TEXTAUSZUG ▸
--- --- ---

Der ewige Student 5: Oscar Wilde

Studenten sind egoistisch. Wirklich egoistisch und ziemlich oberflächlich. Wer sich den Glauben, dass diese Behauptung eine Lüge ist, bewahren will, lese nicht, auf gar keinen Fall „Die Nachtigall und die Rose“ von Oscar Wilde.

  Denn das reißt uns glatt die Maske vom Gesicht. Da ist dieser Student, unglücklich und höchst melodramatisch verliebt, der nach einer nicht auffindbaren roten Rose schreit. Nur die kann nämlich seine Liebste zu einem Tanz verführen. Eine Nachtigall hört das und opfert ihr Leben, um eine rote Rose zu erschaffen. Da liegt sie, tot, einen Dorn im Herzen. Aber immerhin blüht eine Rose. Der Student pflückt sie und bringt sie seiner Liebsten. Als diese schnippisch wird, schmeißt er das kostbare Gewächs einfach in den Graben und studiert weiter Philosophie: „Liebe ist doch ein dummes Ding”, sagte der Student, als er heimging.  „Sie ist nicht halb soviel nütze als Logik.” Studenten, also wirklich. Vielleicht sollte ich eine Lehre anfangen. Oder Nachtigall werden. Das sind ja doch die einzigen echten Menschen heutzutage.

--- --- ---

ENTNOMMENES MATERIAL ▸

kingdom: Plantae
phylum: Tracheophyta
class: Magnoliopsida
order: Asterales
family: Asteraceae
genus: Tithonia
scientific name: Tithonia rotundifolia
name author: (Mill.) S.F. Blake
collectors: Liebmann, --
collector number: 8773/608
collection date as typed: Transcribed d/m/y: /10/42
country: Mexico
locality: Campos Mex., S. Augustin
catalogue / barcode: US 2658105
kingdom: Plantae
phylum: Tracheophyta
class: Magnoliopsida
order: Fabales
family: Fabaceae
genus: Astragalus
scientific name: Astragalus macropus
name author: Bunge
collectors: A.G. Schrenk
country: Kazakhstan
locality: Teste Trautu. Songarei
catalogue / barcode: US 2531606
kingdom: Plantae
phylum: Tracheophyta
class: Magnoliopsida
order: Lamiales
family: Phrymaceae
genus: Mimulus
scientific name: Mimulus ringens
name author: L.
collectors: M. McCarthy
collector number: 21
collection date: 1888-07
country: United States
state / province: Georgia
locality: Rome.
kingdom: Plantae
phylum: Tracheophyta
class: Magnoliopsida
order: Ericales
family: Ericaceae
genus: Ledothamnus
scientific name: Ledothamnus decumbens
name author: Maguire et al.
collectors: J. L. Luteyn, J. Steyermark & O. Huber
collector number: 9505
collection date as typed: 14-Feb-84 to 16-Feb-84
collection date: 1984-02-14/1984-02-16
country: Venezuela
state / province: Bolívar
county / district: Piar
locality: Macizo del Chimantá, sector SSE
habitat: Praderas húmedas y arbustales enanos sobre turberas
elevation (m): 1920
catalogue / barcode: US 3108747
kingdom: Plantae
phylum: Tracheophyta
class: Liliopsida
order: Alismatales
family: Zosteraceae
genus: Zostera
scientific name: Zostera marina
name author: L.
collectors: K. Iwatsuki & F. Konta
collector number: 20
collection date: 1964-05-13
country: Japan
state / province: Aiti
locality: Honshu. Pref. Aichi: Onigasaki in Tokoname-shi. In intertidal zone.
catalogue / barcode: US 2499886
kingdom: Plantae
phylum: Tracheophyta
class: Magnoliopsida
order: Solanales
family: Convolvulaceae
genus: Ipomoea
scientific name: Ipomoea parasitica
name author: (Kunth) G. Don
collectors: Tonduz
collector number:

--- --- ---

AUFGABE ▸ Schreibe aus dem Text über den ewigen Studenten die Stelle nieder, die mit „Denn das reißt“ beginnt und bis „echten Menschen heutzutage.“ reicht. Die Daten spielen hierbei keine Rolle.

ANTWORT ▸
Denn das reißt uns glatt die Maske vom Gesicht. Da ist dieser Student, unglücklich und höchst melodramatisch verliebt, der nach einer nicht auffindbaren roten Rose schreit. Nur die kann nämlich seine Liebste zu einem Tanz verführen. Eine Nachtigall hört das und opfert ihr Leben, um eine rote Rose zu erschaffen. Da liegt sie, tot, einen Dorn im Herzen. Aber immerhin blüht eine Rose. Der Student pflückt sie und bringt sie seiner Liebsten. Als diese schnippisch wird, schmeißt er das kostbare Gewächs einfach in den Graben und studiert weiter Philosophie: „Liebe ist doch ein dummes Ding”, sagte der Student, als er heimging.  „Sie ist nicht halb soviel nütze als Logik.” Studenten, also wirklich. Vielleicht sollte ich eine Lehre anfangen. Oder Nachtigall werden. Das sind ja doch die einzigen echten Menschen heutzutage.